PROBLEM TO WORK ON ->
Go through the data underneath and report how many lines hold the string "root", giving only the number.

Stored data
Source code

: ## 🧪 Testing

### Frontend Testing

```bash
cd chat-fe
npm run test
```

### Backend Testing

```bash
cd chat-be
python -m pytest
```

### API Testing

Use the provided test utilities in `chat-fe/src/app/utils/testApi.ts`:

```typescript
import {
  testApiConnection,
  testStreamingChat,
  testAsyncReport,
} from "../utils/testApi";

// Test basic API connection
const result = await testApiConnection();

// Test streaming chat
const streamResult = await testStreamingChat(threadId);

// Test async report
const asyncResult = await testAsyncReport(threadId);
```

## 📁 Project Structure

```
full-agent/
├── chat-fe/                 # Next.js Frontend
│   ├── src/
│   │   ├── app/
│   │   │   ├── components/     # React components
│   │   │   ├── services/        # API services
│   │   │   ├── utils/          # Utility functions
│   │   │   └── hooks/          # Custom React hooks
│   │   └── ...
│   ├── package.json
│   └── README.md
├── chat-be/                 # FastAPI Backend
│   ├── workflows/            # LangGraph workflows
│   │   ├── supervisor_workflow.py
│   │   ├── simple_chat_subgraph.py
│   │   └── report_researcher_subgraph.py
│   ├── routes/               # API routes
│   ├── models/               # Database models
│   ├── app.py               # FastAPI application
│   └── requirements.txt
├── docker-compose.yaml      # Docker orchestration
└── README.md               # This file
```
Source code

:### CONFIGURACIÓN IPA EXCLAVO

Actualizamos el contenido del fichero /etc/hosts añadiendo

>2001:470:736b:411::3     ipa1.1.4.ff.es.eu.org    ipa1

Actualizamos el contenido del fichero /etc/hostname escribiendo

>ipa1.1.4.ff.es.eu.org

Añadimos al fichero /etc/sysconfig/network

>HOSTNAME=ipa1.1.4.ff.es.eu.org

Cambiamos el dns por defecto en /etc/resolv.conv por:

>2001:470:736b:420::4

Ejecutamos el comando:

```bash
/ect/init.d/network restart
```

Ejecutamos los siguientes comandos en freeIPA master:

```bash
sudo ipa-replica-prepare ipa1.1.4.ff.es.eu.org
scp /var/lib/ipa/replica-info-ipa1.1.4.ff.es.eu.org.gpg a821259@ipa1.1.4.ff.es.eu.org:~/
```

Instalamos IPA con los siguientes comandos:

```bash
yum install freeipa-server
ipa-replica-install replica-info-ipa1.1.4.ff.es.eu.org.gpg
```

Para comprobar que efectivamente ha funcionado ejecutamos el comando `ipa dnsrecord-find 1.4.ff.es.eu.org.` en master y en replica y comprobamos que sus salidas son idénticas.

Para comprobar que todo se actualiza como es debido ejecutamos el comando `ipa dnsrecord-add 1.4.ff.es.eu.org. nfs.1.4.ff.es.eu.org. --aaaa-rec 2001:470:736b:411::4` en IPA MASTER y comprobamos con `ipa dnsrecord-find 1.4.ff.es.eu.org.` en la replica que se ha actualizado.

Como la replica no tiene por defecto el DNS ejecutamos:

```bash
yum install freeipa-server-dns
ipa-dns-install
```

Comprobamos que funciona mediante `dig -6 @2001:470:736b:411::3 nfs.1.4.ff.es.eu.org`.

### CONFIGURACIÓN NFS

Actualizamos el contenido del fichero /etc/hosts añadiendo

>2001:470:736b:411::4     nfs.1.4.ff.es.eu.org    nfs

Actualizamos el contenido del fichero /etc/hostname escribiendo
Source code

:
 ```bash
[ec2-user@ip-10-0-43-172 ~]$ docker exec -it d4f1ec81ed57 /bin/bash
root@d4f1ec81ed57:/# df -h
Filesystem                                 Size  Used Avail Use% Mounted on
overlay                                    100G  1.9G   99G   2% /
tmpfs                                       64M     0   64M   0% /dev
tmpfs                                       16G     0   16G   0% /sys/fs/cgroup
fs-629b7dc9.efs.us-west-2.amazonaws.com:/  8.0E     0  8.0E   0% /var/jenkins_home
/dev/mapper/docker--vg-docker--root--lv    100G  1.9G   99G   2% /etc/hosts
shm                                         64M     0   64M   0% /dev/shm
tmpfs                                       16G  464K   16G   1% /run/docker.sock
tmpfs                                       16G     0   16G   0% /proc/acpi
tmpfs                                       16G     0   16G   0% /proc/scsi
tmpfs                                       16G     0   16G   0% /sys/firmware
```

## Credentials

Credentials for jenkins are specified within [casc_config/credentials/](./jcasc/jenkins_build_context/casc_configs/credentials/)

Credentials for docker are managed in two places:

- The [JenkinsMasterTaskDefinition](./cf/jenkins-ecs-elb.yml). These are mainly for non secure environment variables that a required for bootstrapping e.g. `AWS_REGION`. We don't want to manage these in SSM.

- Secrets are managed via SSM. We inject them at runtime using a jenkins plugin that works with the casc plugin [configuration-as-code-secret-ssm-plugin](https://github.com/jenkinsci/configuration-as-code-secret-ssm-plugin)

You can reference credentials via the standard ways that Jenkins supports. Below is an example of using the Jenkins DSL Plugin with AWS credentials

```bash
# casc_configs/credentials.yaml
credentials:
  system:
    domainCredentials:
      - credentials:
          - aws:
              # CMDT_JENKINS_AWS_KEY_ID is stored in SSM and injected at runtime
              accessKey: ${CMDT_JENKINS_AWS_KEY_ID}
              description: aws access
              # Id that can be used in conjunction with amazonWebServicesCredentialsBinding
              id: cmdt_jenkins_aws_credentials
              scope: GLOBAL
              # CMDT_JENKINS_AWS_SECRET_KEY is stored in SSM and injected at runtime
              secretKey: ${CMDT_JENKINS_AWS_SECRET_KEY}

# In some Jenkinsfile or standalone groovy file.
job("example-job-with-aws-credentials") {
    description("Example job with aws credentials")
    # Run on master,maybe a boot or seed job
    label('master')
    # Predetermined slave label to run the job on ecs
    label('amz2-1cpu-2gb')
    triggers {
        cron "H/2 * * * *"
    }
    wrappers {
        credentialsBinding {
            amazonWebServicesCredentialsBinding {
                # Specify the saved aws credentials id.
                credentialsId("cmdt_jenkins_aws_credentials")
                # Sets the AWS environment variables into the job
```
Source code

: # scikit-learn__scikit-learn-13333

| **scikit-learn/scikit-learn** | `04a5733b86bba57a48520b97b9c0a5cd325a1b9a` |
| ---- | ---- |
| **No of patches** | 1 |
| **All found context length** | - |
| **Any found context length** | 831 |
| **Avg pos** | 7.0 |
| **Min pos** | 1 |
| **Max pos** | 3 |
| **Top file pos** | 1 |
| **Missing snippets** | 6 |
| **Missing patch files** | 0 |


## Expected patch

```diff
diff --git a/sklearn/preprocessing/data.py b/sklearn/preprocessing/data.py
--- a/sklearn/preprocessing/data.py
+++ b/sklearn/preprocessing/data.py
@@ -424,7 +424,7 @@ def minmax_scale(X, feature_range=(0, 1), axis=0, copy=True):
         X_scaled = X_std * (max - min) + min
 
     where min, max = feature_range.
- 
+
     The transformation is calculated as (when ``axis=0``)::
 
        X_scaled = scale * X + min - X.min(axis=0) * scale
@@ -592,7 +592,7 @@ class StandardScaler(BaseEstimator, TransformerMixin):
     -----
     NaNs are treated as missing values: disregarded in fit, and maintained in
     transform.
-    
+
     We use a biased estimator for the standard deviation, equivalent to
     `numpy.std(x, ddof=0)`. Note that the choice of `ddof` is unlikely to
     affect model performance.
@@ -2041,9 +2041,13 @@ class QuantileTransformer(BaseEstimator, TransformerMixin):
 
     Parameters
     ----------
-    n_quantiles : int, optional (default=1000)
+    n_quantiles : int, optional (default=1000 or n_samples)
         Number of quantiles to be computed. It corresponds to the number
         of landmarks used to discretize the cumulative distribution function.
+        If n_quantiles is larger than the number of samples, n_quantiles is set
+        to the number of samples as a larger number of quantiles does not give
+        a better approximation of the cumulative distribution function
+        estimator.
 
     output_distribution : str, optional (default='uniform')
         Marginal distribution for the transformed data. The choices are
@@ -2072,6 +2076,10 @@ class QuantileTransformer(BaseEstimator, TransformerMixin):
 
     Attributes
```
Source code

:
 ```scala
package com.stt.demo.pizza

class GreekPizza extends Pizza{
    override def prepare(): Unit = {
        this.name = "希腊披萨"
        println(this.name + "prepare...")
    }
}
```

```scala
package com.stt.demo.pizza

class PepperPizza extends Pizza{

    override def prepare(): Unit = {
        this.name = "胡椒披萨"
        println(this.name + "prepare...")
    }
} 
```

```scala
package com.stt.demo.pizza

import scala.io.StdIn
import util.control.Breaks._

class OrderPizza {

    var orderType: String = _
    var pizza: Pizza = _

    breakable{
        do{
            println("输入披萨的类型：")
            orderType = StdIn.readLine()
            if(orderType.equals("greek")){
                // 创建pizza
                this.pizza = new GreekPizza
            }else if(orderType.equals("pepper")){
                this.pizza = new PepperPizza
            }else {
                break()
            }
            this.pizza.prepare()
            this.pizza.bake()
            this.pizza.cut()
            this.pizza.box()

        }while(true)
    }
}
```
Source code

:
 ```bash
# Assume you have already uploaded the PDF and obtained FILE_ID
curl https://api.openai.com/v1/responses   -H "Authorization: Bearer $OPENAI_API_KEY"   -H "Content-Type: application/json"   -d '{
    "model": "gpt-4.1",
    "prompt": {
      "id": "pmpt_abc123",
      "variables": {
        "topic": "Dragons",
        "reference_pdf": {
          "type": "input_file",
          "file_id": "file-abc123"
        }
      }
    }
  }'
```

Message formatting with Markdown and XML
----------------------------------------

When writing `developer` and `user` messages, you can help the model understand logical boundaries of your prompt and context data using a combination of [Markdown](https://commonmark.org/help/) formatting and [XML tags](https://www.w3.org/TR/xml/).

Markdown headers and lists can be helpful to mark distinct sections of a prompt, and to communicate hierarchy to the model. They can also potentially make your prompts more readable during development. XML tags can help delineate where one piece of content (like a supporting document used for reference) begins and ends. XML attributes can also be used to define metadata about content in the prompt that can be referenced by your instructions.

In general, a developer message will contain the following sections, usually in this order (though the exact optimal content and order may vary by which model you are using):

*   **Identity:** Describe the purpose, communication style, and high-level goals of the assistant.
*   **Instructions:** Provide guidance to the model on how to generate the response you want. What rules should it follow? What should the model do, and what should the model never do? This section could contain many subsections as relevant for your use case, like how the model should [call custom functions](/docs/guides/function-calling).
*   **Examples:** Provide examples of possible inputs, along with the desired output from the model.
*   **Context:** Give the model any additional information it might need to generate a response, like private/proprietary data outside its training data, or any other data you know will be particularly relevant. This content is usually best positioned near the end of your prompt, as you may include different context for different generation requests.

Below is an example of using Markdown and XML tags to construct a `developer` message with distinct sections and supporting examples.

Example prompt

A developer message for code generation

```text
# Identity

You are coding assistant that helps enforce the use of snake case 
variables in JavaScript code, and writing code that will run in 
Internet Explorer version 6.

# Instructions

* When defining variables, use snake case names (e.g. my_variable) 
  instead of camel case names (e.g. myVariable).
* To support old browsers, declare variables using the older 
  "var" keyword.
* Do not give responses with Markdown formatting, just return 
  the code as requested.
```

ANSWER TO THE PROBLEM ->
2